2015-10-23



Summerlong by Dean Bakopoulos - (Publisher Summary: A deft and hilarious exploration of the simmering tensions beneath the surface of a contented marriage which explode in the bedrooms and backyards of a small town over the course of a long, hot summer.)

The tense relationship and/or crumbling family novel seems to be a dime a dozen the past couple years. This is one of the good ones. It’s not perfect–the closing chapters of the book are awkward and choppy and the character development is uneven. But most of the story is sexy, appropriately claustrophobic, offbeat, and very, very readable.

Objective Troy: A Terrorist, a President, and the Rise of the Drone by Scott Shane - (Publisher Summary: Objective Troy tells the gripping and unsettling story of Anwar al-Awlaki, the once-celebrated American imam who called for moderation after 9/11, a man who ultimately directed his outsized talents to the mass murder of his fellow citizens.

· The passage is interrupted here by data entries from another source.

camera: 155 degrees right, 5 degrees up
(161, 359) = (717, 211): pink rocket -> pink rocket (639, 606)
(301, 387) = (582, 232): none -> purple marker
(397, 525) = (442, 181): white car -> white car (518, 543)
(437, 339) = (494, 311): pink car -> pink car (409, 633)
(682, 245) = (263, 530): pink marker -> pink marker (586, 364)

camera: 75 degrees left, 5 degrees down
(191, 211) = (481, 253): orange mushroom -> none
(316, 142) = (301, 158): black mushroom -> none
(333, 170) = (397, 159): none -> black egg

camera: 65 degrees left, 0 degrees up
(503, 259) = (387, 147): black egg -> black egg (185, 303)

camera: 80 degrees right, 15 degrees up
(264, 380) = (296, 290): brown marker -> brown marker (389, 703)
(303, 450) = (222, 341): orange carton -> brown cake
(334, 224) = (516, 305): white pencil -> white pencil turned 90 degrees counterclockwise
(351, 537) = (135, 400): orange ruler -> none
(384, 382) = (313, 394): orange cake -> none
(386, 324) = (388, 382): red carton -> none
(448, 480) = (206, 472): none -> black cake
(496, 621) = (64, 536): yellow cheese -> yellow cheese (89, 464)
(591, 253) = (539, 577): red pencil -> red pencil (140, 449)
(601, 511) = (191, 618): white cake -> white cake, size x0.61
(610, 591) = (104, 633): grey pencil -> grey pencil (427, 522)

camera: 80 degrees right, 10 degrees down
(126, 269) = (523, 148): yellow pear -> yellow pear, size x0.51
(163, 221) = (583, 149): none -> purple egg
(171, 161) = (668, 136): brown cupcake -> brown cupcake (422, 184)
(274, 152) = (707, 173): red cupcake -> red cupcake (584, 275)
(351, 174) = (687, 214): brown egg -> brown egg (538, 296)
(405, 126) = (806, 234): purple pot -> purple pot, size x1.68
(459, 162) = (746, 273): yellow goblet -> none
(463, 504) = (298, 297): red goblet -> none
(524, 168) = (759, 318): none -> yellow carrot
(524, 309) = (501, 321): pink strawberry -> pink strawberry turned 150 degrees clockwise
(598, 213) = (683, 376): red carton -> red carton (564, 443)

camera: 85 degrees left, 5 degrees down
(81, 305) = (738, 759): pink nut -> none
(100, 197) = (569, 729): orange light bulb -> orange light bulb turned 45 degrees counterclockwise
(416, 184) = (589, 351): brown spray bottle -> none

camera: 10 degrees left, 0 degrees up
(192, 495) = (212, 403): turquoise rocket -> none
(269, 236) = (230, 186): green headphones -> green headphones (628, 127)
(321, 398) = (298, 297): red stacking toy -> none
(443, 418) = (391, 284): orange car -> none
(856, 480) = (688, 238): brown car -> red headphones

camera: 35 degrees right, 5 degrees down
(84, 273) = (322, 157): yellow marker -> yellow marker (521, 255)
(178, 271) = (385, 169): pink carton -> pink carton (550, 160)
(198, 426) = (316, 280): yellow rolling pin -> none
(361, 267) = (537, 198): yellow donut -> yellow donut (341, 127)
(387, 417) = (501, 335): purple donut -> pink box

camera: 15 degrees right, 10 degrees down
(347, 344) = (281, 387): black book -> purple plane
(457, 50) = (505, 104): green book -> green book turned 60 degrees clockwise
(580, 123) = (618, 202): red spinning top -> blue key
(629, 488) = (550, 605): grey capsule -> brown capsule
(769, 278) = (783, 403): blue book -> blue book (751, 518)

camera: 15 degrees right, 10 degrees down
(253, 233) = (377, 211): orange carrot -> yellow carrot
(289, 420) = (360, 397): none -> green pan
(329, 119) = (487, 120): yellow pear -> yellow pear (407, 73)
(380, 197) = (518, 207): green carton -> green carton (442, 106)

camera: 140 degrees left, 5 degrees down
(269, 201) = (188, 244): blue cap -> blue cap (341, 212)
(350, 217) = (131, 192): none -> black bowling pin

It follows Barack Obama’s campaign against the excesses of the Bush counterterrorism programs and his eventual embrace of the targeted killing of suspected militants. And it recounts how the president directed the mammoth machinery of spy agencies to hunt Awlaki down in a frantic, multi-million-dollar pursuit that would end with the death of Awlaki by a bizarre, robotic technology that is changing warfare—the drone.)

I gave myself a new challenge. I want to start reading at least one nonfiction book per month (or so) about a topic I know nothing, or very little, about. After I listened to a Fresh Air interview about this book, I thought it seemed like a good way to get the ball rolling. This book was fascinating–exhaustively researched and meticulously reported by Shane, who covers terrorism for The New York Times. The content is dense and full of foreign policy nuance that I am, admittedly, not well-versed in, but that’s why I read it. It’s two books in one really: the first about how an American citizen can become radicalized, and the second about the rise of drone warfare in the past decade and the moral balancing act that this new weaponry demands of those who use it. Shane made the multi-layered, murky content as clear as you could hope for–the book was so well-organized, I was never confused about what was happening, when it was happening, or who we were supposed to be following. It sounds obvious, but I’ve a lot of nonfiction that neglects the reader. A loose story structure may still contain interesting facts, but you can’t see the forest for the trees. Luckily, none of that happens here. Shane writes powerfully and candidly, not letting us forget the bigger themes at stake. He closes the book with a nod to the rise of ISIS and leaves the reader, uncomfortably, with that final thought.

The Gates of Evangeline by Hester Young - (Publisher Summary: When New York journalist and recently bereaved mother Charlotte “Charlie” Cates begins to experience vivid dreams about children she’s sure that she’s lost her mind. Yet these are not the nightmares of a grieving parent, she soon realizes. They are messages and warnings that will help Charlie and the children she sees, if only she can make sense of them.)

A spooky first half and the Southern Gothic setting really got me into the story. Unfortunately, a predictable ending and a wishy-washy commitment to the supernatural, “I see things in my dreams” storyline left me feeling meh on the whole thing. It had a ton of promise. The premise was original and creepy. The whodunit mystery/suspense was really well-maintained before Young inadvertently gave too much away all at once. It’s too bad. With an unpredictable ending, this book could have really stood out among the suspense novels I’ve read this year.